そんな取り回しの良さを体感できたのが今回のイベントだ。屋内に白い箱を置いた、道幅約3.5メートルの迷路が組み立てられ、その中を走行してゴールを目指すというもの。この道幅は、都市部の幹線道路から外れた住宅街の一方通行路の道幅とほぼ同じか、それよりも狭いものとか。ドアを開けて乗り降りするだけでも困難な幅だ。

乗り込むと、木とファブリックを使った車内はほかの車とは異なるカジュアルな空間となっていて、居心地が良い。その印象を強めているのが、木製ダッシュボードの上に並べられたタッチパネル式のディスプレイ群で、まるで机の上にタブレットを立てているような趣きだ。ナビはもちろん、スマートフォンなどと接続すれば動画も楽しむことができ、まるでリビングや書斎にいる感覚に近い。

もう1つの驚きは、サイドミラーをカメラ化したこと。運転中の視点移動が少なくなるほか、後方の死角が少ないため、普段はもちろん、夜間や雨の日などで視界が悪い時にはさらに役立ちそうだ。形状も工夫され、撥水コーティングなどで対策しているため、カメラに雨粒が付いたら見にくくなるなどの心配も解消されている。

そんなHonda eを実際に運転して巨大迷路に挑戦してみた。車内からの景色は「白い壁に覆われた空間」で、初めて乗る車では正直走りたくない場所である。まず感じたのは、サイドミラーの出っ張りを気にしなくてもいいということ。このような狭い道を通る際はサイドミラーをぶつけないかを気にするものだが、カメラミラー部はボディより内側にあるためその心配をする必要がない。さらにカメラに映る映像が広く、車体側面と壁との距離がとてもつかみやすく、各種センサーが警告してくれるのも頼りになる。

コーナーの多くは直角で見通しが悪く、さらに白い壁で距離感がつかめみにくかったが、想像以上にスムーズに曲がることができて「すごい!」と関心してしまった。短時間ながら、Honda eの取り回しのよさ、居心地のよさ、そして運転の楽しさを充分満喫することができた。

試乗後、開発を担当した本田技研工業の一瀬智史シニアチーフエンジニアに話を伺った。「Honda eは私たちが初めて開発した電気自動車です。その上で、どのようなパッケージがもっともお客様に使いやすいか、そしてHondaらしい車になるかを考えて設計しました」という。

フル充電で約300キロという走行距離と、1回の30分急速充電で8割まで蓄電できるという点も「日常的に車に乗る人は1日100キロに満たない」ということから考え出した距離と充電容量なのだとか。より長い距離を走れる方が良いと考えてしまうが、それでは充電の時間がかかり、かつ無駄なバッテリーを背負っていることでもあるという。Honda eは“シティコミューターというより人に近い乗り物として、取り回しのよさ、居心地のよさ、見た目のデザインにこだわった”という同社の考えから導き出された、都市生活における理想的なカタチというわけだ。

HondaはEvery Goというカーシェア、カーレンタルサービスでHonda eを先行提供している。

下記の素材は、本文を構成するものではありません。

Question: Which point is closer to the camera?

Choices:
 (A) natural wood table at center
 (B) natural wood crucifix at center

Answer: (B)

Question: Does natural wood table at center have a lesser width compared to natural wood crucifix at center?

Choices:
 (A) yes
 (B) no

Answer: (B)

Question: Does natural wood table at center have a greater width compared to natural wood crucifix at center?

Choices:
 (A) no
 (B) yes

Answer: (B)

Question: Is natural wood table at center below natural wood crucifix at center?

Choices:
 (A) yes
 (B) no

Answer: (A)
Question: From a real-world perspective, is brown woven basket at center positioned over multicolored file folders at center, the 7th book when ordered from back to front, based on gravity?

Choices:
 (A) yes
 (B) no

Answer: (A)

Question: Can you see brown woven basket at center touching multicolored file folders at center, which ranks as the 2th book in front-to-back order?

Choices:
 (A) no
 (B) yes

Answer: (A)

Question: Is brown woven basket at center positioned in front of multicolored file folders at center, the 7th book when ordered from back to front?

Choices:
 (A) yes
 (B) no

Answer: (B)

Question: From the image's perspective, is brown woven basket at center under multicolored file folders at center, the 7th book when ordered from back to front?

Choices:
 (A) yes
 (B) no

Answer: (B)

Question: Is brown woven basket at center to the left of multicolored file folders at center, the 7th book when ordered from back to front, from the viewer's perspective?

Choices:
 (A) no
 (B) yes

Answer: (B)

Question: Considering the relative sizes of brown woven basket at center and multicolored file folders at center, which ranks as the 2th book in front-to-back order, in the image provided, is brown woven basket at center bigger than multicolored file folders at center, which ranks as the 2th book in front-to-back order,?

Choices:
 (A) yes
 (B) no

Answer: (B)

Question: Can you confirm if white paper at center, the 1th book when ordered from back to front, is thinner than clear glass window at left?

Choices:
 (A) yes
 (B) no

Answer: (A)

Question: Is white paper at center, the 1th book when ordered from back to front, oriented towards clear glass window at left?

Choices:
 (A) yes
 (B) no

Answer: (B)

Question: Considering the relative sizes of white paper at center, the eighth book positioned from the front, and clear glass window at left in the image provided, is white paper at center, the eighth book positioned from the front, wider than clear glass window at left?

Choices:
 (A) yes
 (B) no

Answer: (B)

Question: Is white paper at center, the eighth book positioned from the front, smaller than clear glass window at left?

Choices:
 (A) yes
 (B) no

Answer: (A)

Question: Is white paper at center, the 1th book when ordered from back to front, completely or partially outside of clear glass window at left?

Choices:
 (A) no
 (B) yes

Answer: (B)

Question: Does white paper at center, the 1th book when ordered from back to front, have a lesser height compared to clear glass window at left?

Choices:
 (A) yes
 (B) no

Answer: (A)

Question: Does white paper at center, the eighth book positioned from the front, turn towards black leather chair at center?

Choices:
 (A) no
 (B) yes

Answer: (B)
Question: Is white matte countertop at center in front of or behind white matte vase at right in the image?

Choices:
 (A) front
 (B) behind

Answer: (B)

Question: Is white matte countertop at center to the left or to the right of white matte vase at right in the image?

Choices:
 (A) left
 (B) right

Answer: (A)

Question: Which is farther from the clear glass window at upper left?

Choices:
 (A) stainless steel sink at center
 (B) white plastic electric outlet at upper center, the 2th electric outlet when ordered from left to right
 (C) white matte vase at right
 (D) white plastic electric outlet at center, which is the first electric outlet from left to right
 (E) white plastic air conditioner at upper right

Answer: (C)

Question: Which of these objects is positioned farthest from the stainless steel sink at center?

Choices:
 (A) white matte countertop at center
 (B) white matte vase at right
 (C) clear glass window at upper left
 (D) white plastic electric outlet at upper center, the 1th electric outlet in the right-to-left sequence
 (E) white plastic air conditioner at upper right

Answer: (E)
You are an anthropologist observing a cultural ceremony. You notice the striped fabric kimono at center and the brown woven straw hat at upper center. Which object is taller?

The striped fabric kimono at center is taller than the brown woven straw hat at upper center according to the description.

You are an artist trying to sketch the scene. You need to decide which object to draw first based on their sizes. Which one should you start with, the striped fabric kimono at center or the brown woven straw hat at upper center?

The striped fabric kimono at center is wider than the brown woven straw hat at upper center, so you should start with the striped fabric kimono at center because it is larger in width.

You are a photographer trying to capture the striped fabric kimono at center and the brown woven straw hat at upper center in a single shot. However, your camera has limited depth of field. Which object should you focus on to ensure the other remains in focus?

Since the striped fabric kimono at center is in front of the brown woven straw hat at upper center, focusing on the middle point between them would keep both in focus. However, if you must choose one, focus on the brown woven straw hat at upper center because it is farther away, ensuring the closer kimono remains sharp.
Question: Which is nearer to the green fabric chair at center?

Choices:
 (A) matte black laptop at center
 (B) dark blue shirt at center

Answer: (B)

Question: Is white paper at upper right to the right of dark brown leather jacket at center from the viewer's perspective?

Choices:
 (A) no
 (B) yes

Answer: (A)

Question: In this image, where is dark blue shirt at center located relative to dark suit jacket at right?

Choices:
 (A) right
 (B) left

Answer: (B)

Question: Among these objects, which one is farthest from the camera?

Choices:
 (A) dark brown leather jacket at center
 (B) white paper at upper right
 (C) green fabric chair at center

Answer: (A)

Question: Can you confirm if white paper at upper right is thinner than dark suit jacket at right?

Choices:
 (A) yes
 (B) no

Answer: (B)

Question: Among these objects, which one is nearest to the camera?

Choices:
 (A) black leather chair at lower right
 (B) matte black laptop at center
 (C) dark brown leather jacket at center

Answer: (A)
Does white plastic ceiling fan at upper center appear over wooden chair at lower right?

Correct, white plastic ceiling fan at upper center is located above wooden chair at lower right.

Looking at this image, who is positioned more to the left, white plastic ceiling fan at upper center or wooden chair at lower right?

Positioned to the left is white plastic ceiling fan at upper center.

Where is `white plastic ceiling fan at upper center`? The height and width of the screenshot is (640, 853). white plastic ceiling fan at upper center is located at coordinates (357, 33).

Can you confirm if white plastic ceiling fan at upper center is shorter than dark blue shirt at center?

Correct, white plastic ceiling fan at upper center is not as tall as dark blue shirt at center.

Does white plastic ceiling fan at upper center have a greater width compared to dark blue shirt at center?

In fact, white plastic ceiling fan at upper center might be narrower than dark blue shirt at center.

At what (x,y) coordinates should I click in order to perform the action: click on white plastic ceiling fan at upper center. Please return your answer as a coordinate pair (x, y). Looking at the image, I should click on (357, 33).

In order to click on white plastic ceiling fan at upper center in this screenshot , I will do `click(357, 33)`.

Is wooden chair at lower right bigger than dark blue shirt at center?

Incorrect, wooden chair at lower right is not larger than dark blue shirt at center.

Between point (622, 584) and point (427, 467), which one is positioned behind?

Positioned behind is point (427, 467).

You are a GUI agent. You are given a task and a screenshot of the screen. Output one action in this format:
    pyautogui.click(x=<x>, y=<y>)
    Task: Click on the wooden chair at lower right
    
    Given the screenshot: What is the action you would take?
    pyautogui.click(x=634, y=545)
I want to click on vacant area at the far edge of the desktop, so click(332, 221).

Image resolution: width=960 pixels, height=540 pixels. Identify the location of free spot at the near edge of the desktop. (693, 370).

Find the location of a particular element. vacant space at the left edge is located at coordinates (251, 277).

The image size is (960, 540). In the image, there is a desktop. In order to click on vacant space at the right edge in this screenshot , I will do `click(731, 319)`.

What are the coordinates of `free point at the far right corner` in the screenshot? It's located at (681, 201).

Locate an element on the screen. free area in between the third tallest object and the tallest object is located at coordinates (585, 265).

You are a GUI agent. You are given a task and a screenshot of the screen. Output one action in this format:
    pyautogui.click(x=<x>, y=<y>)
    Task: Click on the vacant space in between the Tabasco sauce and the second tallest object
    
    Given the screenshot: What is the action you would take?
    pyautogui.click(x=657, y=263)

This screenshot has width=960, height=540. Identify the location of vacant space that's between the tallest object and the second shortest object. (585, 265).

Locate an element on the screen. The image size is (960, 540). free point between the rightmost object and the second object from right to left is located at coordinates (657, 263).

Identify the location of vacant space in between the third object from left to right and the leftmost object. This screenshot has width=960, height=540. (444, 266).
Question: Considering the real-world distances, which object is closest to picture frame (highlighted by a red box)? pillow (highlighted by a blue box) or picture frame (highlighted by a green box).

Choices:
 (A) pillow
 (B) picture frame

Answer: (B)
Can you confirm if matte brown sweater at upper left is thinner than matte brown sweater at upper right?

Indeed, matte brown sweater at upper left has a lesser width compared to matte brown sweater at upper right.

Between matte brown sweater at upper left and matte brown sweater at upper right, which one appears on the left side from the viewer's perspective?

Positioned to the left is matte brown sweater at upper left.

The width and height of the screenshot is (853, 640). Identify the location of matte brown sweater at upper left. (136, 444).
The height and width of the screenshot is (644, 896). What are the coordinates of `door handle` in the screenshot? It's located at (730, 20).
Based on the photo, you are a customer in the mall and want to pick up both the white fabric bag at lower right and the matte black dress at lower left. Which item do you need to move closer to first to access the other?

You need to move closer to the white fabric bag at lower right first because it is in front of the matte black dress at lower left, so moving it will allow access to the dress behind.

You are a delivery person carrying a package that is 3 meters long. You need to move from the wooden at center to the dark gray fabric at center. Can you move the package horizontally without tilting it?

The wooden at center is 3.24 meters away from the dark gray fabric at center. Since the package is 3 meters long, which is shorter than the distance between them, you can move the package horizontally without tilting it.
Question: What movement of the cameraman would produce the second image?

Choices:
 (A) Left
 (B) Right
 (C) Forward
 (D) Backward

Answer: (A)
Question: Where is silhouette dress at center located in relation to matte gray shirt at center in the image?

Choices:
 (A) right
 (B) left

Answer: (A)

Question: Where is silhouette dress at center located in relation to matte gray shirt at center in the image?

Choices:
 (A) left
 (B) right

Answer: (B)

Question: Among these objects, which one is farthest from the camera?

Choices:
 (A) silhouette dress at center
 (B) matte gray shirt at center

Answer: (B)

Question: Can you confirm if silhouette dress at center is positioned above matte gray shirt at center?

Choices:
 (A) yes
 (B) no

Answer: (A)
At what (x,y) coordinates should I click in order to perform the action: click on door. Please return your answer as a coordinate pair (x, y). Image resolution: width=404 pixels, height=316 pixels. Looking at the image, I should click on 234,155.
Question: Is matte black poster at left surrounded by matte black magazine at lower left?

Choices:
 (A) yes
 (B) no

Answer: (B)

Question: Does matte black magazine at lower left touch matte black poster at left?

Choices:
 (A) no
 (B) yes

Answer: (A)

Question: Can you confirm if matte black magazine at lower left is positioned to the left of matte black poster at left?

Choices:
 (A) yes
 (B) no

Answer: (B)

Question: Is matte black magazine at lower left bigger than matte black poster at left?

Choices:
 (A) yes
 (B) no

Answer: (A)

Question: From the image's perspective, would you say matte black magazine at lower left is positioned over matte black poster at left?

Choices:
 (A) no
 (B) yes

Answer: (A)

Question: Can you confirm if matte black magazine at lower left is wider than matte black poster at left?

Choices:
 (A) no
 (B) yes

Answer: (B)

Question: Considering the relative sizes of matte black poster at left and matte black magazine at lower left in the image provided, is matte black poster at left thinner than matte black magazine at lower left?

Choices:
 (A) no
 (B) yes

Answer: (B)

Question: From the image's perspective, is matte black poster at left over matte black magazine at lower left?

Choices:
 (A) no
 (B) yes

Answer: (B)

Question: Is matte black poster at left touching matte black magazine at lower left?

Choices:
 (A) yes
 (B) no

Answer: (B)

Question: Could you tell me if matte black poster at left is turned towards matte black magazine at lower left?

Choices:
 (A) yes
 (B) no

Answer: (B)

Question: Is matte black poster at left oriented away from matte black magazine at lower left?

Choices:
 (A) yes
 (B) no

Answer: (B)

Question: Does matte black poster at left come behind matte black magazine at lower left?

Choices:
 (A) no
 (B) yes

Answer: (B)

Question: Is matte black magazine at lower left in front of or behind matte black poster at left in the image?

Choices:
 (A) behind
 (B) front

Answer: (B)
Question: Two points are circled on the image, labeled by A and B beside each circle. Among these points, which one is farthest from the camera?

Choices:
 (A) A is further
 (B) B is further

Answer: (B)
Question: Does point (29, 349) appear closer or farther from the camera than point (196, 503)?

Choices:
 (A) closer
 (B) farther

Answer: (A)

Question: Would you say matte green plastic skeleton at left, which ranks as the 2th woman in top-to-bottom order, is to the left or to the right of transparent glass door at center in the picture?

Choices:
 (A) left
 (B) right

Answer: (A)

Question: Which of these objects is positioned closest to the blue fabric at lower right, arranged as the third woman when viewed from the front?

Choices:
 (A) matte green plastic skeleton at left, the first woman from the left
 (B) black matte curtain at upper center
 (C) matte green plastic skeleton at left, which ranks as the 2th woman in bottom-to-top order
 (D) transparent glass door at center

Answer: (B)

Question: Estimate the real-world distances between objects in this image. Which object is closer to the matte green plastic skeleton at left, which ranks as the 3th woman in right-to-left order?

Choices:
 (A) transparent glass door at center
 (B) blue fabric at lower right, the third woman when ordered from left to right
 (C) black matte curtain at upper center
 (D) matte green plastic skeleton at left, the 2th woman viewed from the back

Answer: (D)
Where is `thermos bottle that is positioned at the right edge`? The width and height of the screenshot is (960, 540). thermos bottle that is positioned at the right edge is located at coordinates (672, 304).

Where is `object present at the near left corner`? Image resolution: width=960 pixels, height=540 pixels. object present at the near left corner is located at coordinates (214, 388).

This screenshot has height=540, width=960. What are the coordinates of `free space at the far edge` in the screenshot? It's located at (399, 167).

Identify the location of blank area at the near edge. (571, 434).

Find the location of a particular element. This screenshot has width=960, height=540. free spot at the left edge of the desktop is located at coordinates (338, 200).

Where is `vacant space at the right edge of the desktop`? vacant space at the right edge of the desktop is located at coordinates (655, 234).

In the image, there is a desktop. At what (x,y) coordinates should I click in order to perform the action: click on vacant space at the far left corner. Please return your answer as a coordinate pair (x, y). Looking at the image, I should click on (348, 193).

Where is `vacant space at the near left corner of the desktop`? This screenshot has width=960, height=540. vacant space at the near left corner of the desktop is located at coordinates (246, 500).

一瀬氏は「例えば家族などで遠出する際に、車で駅まで行き、そこから先は新幹線。目的地の駅に着いたらレンタカーを使うというのが、速くて楽ではないでしょうか。Honda eはそういう用途に適している車です。また、私としてはファーストカーとしてもHonda eは相応しい1台だと思っています」と語る。

さらに、キー操作やエアコン操作、ナビ設定などをスマートフォンからできる機能も搭載している点も見逃せない。単なるHonda初の電気自動車という枠に留まらず、都市とそこで生活する人に向けた、安心でストレスフリーなカーライフを実現する新しい乗り物と言えるだろう。